-------- Given entries

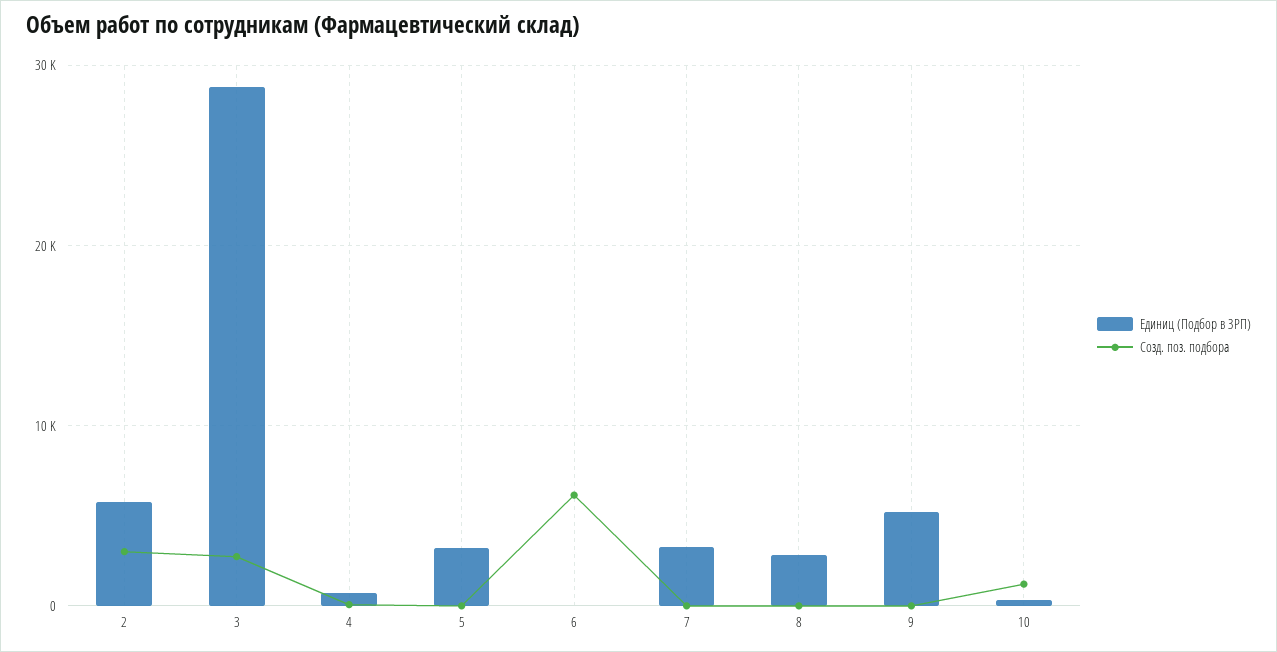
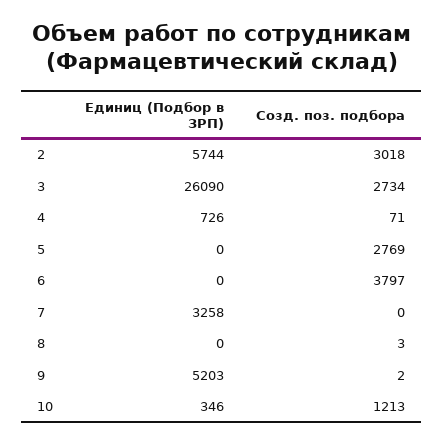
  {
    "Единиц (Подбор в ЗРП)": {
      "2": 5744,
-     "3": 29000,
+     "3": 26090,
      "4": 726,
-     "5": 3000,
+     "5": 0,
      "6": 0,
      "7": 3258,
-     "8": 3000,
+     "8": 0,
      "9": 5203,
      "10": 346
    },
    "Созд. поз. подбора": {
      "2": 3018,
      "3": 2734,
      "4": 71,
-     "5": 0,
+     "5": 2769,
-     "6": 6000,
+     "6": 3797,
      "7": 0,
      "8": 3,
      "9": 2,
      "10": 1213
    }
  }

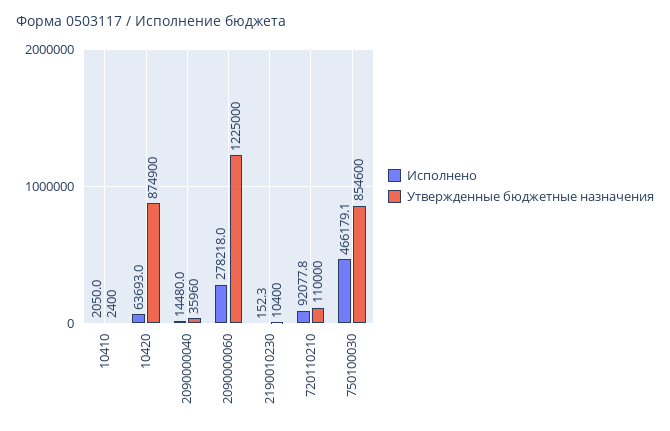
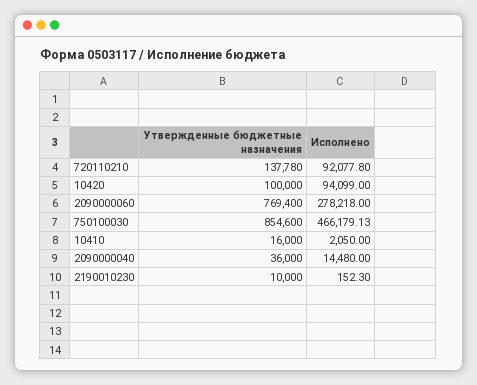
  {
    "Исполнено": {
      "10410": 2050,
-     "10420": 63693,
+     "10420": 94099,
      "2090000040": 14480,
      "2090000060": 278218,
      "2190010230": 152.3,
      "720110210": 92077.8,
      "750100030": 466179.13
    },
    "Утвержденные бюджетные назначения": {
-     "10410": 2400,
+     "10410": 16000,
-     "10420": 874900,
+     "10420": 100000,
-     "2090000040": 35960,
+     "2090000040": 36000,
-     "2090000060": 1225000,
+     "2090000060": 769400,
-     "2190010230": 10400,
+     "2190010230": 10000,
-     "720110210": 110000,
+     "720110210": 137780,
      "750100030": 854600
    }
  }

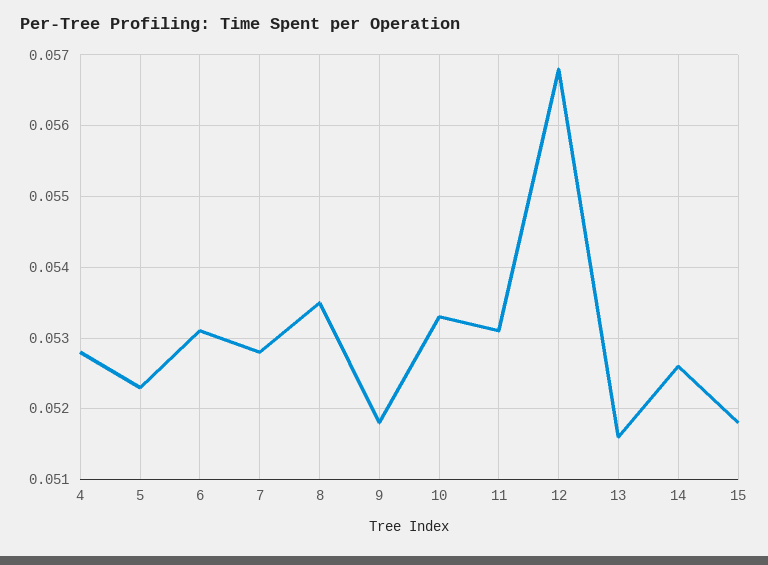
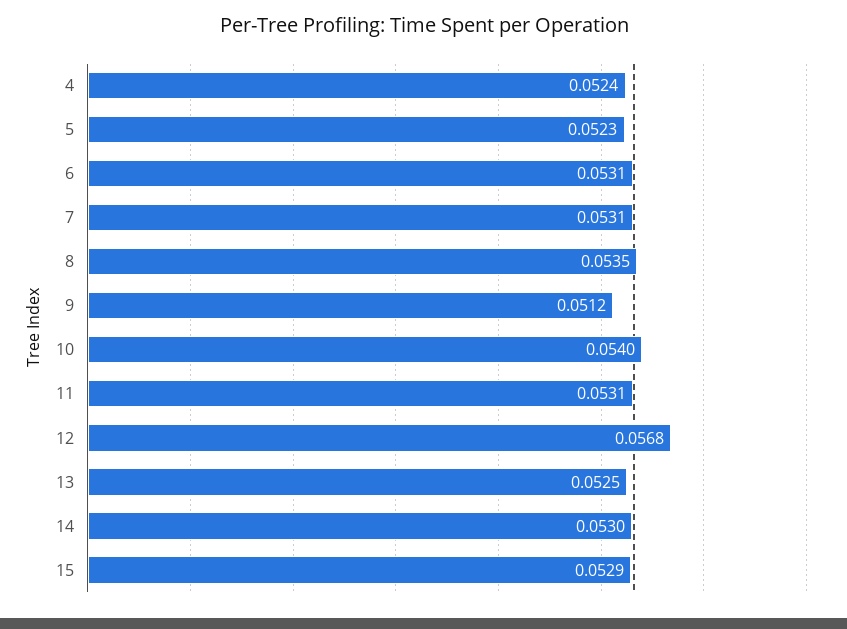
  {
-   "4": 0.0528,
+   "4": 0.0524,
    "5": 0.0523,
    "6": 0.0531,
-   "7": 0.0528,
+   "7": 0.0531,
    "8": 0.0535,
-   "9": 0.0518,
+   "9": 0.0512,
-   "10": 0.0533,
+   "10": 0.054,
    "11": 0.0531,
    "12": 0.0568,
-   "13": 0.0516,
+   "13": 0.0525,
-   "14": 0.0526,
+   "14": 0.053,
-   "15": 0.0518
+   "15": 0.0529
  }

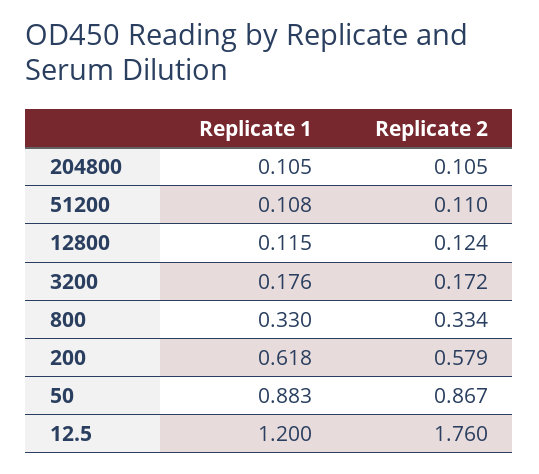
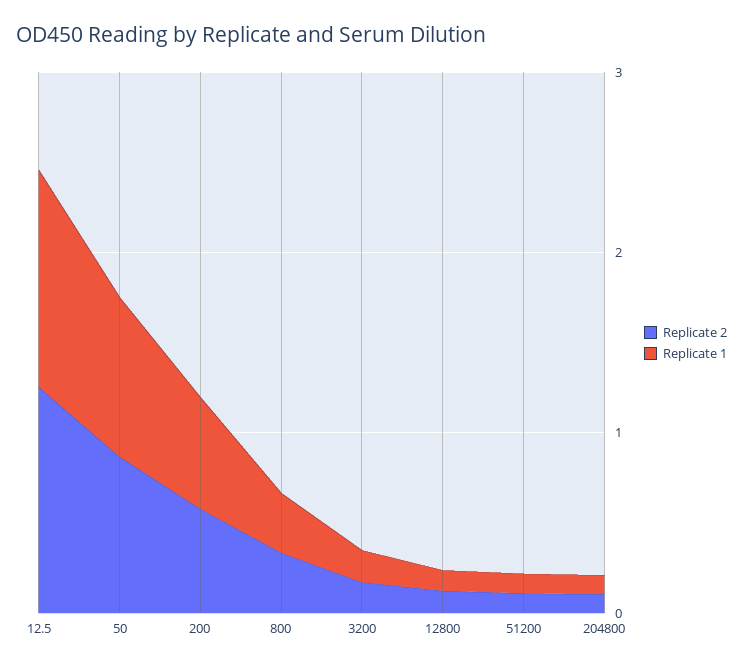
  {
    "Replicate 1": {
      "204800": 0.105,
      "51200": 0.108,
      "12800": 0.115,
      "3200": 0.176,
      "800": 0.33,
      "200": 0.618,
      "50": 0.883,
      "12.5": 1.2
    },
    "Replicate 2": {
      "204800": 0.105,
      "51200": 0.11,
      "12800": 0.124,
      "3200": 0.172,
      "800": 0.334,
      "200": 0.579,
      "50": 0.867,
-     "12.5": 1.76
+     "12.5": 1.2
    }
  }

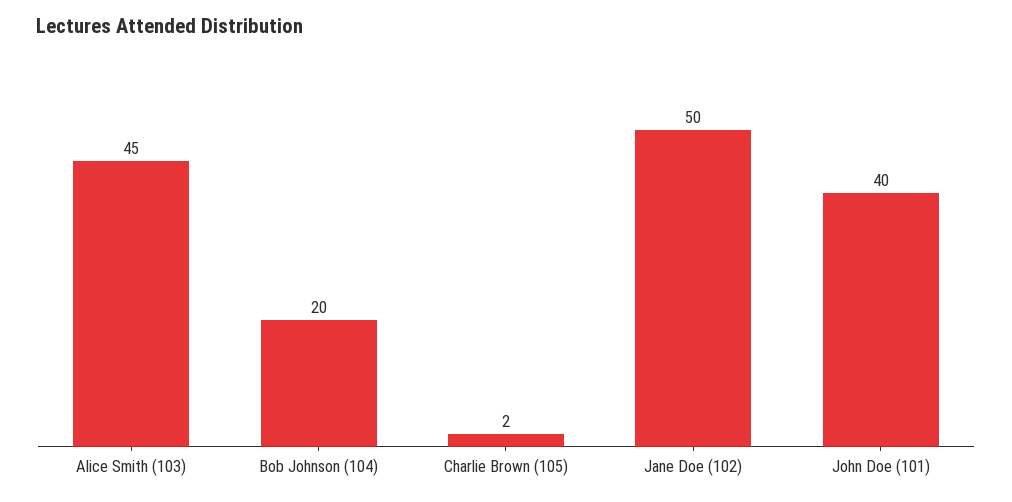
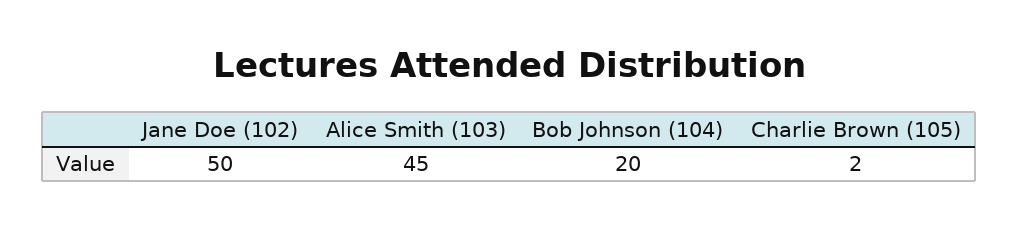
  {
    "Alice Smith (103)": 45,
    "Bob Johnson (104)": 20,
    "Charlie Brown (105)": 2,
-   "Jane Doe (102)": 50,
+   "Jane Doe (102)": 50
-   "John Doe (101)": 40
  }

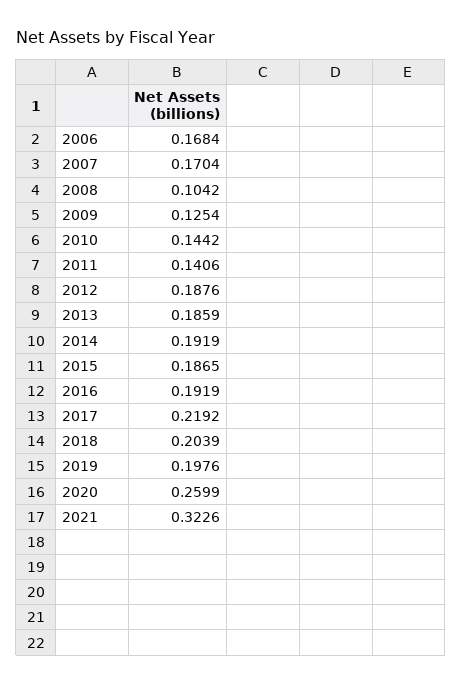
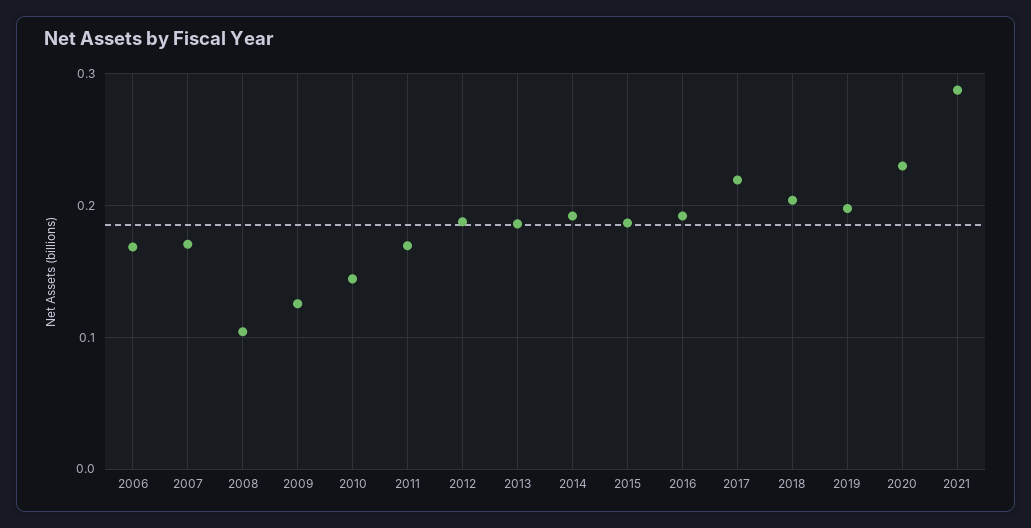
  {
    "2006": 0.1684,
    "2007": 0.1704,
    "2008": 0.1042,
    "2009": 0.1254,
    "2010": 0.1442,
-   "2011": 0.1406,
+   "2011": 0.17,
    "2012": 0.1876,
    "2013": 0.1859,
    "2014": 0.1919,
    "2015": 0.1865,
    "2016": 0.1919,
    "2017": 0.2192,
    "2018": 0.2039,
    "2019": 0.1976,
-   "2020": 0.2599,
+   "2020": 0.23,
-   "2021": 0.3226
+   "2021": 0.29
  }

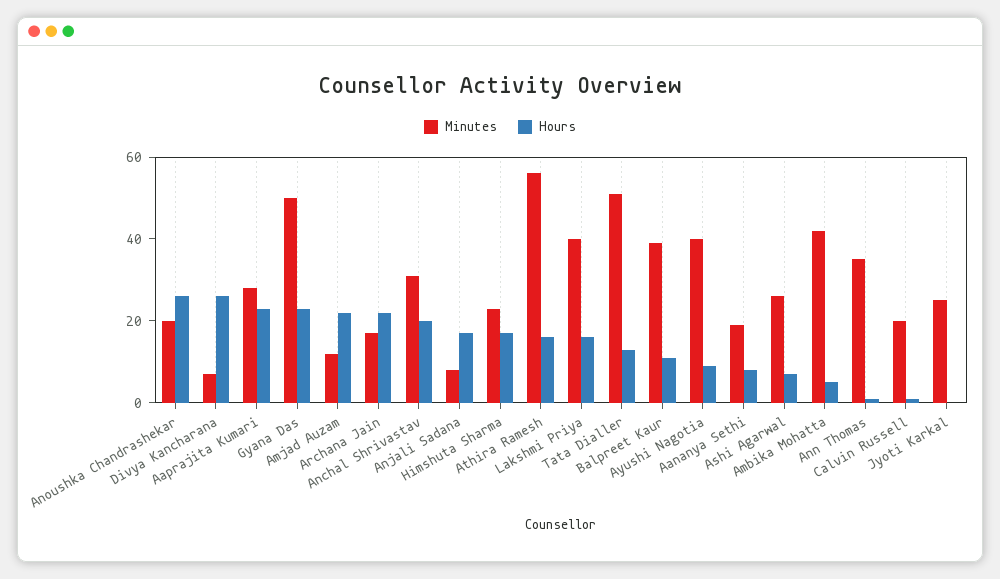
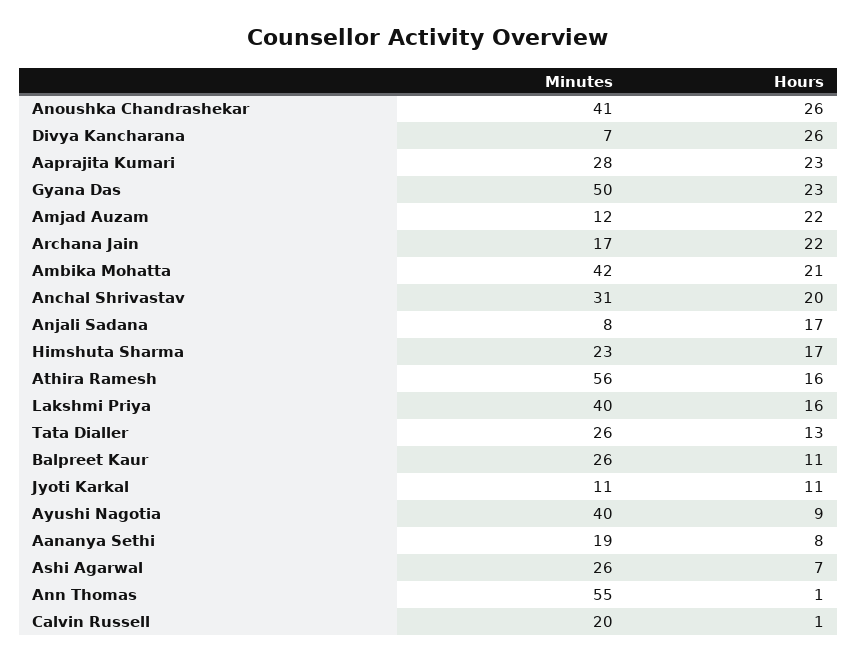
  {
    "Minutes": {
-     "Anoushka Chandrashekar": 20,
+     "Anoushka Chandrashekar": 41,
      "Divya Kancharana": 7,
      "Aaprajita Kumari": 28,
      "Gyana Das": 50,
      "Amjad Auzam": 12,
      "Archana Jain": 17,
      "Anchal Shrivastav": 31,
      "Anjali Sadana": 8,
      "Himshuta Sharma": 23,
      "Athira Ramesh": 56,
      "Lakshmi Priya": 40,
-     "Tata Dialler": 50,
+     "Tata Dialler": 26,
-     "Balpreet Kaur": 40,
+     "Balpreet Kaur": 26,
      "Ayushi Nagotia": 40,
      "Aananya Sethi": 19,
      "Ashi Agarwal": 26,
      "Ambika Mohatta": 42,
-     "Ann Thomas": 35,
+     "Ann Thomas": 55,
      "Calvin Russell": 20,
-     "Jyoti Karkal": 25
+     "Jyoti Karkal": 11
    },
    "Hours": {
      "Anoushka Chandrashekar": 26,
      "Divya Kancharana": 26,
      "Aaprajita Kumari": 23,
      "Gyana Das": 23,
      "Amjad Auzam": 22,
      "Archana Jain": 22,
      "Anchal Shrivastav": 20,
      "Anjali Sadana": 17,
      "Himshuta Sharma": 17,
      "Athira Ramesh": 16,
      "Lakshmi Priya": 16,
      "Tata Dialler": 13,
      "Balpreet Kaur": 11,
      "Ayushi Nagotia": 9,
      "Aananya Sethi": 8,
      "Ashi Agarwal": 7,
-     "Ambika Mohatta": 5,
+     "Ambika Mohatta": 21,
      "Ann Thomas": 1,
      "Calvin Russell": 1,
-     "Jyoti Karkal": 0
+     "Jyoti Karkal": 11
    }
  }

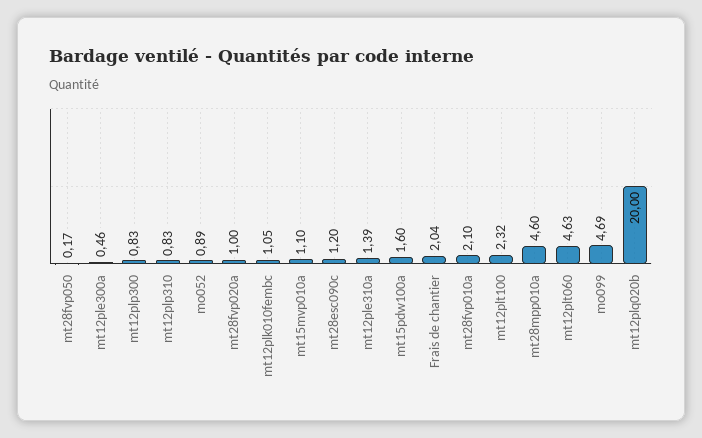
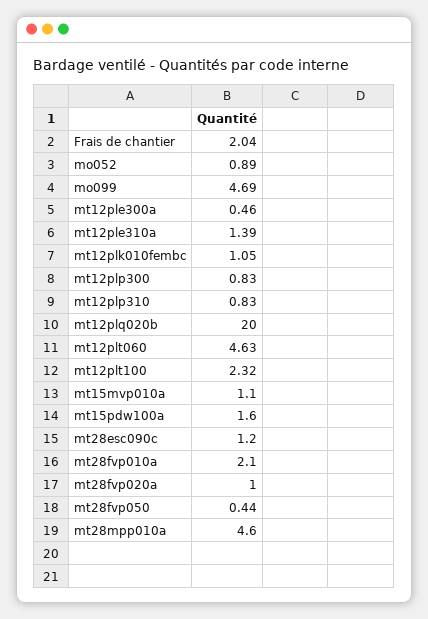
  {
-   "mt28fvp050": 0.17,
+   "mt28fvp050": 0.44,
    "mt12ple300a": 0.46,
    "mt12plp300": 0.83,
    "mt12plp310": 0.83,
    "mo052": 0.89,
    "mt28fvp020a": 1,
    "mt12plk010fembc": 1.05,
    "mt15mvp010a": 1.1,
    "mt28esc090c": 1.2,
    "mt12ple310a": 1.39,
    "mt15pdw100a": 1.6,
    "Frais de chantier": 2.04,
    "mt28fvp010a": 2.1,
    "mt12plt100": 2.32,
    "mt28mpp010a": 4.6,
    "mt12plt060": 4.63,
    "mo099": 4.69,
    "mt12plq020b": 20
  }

----------------

Required work:
Leave nothing out but the pictures when transcribing the records.

Expected output:
  {
    "Единиц (Подбор в ЗРП)": {
      "2": 5744,
-     "3": 29000,
+     "3": 26090,
      "4": 726,
-     "5": 3000,
+     "5": 0,
      "6": 0,
      "7": 3258,
-     "8": 3000,
+     "8": 0,
      "9": 5203,
      "10": 346
    },
    "Созд. поз. подбора": {
      "2": 3018,
      "3": 2734,
      "4": 71,
-     "5": 0,
+     "5": 2769,
-     "6": 6000,
+     "6": 3797,
      "7": 0,
      "8": 3,
      "9": 2,
      "10": 1213
    }
  }

  {
    "Исполнено": {
      "10410": 2050,
-     "10420": 63693,
+     "10420": 94099,
      "2090000040": 14480,
      "2090000060": 278218,
      "2190010230": 152.3,
      "720110210": 92077.8,
      "750100030": 466179.13
    },
    "Утвержденные бюджетные назначения": {
-     "10410": 2400,
+     "10410": 16000,
-     "10420": 874900,
+     "10420": 100000,
-     "2090000040": 35960,
+     "2090000040": 36000,
-     "2090000060": 1225000,
+     "2090000060": 769400,
-     "2190010230": 10400,
+     "2190010230": 10000,
-     "720110210": 110000,
+     "720110210": 137780,
      "750100030": 854600
    }
  }

  {
-   "4": 0.0528,
+   "4": 0.0524,
    "5": 0.0523,
    "6": 0.0531,
-   "7": 0.0528,
+   "7": 0.0531,
    "8": 0.0535,
-   "9": 0.0518,
+   "9": 0.0512,
-   "10": 0.0533,
+   "10": 0.054,
    "11": 0.0531,
    "12": 0.0568,
-   "13": 0.0516,
+   "13": 0.0525,
-   "14": 0.0526,
+   "14": 0.053,
-   "15": 0.0518
+   "15": 0.0529
  }

  {
    "Replicate 1": {
      "204800": 0.105,
      "51200": 0.108,
      "12800": 0.115,
      "3200": 0.176,
      "800": 0.33,
      "200": 0.618,
      "50": 0.883,
      "12.5": 1.2
    },
    "Replicate 2": {
      "204800": 0.105,
      "51200": 0.11,
      "12800": 0.124,
      "3200": 0.172,
      "800": 0.334,
      "200": 0.579,
      "50": 0.867,
-     "12.5": 1.76
+     "12.5": 1.2
    }
  }

  {
    "Alice Smith (103)": 45,
    "Bob Johnson (104)": 20,
    "Charlie Brown (105)": 2,
-   "Jane Doe (102)": 50,
+   "Jane Doe (102)": 50
-   "John Doe (101)": 40
  }

  {
    "2006": 0.1684,
    "2007": 0.1704,
    "2008": 0.1042,
    "2009": 0.1254,
    "2010": 0.1442,
-   "2011": 0.1406,
+   "2011": 0.17,
    "2012": 0.1876,
    "2013": 0.1859,
    "2014": 0.1919,
    "2015": 0.1865,
    "2016": 0.1919,
    "2017": 0.2192,
    "2018": 0.2039,
    "2019": 0.1976,
-   "2020": 0.2599,
+   "2020": 0.23,
-   "2021": 0.3226
+   "2021": 0.29
  }

  {
    "Minutes": {
-     "Anoushka Chandrashekar": 20,
+     "Anoushka Chandrashekar": 41,
      "Divya Kancharana": 7,
      "Aaprajita Kumari": 28,
      "Gyana Das": 50,
      "Amjad Auzam": 12,
      "Archana Jain": 17,
      "Anchal Shrivastav": 31,
      "Anjali Sadana": 8,
      "Himshuta Sharma": 23,
      "Athira Ramesh": 56,
      "Lakshmi Priya": 40,
-     "Tata Dialler": 50,
+     "Tata Dialler": 26,
-     "Balpreet Kaur": 40,
+     "Balpreet Kaur": 26,
      "Ayushi Nagotia": 40,
      "Aananya Sethi": 19,
      "Ashi Agarwal": 26,
      "Ambika Mohatta": 42,
-     "Ann Thomas": 35,
+     "Ann Thomas": 55,
      "Calvin Russell": 20,
-     "Jyoti Karkal": 25
+     "Jyoti Karkal": 11
    },
    "Hours": {
      "Anoushka Chandrashekar": 26,
      "Divya Kancharana": 26,
      "Aaprajita Kumari": 23,
      "Gyana Das": 23,
      "Amjad Auzam": 22,
      "Archana Jain": 22,
      "Anchal Shrivastav": 20,
      "Anjali Sadana": 17,
      "Himshuta Sharma": 17,
      "Athira Ramesh": 16,
      "Lakshmi Priya": 16,
      "Tata Dialler": 13,
      "Balpreet Kaur": 11,
      "Ayushi Nagotia": 9,
      "Aananya Sethi": 8,
      "Ashi Agarwal": 7,
-     "Ambika Mohatta": 5,
+     "Ambika Mohatta": 21,
      "Ann Thomas": 1,
      "Calvin Russell": 1,
-     "Jyoti Karkal": 0
+     "Jyoti Karkal": 11
    }
  }

  {
-   "mt28fvp050": 0.17,
+   "mt28fvp050": 0.44,
    "mt12ple300a": 0.46,
    "mt12plp300": 0.83,
    "mt12plp310": 0.83,
    "mo052": 0.89,
    "mt28fvp020a": 1,
    "mt12plk010fembc": 1.05,
    "mt15mvp010a": 1.1,
    "mt28esc090c": 1.2,
    "mt12ple310a": 1.39,
    "mt15pdw100a": 1.6,
    "Frais de chantier": 2.04,
    "mt28fvp010a": 2.1,
    "mt12plt100": 2.32,
    "mt28mpp010a": 4.6,
    "mt12plt060": 4.63,
    "mo099": 4.69,
    "mt12plq020b": 20
  }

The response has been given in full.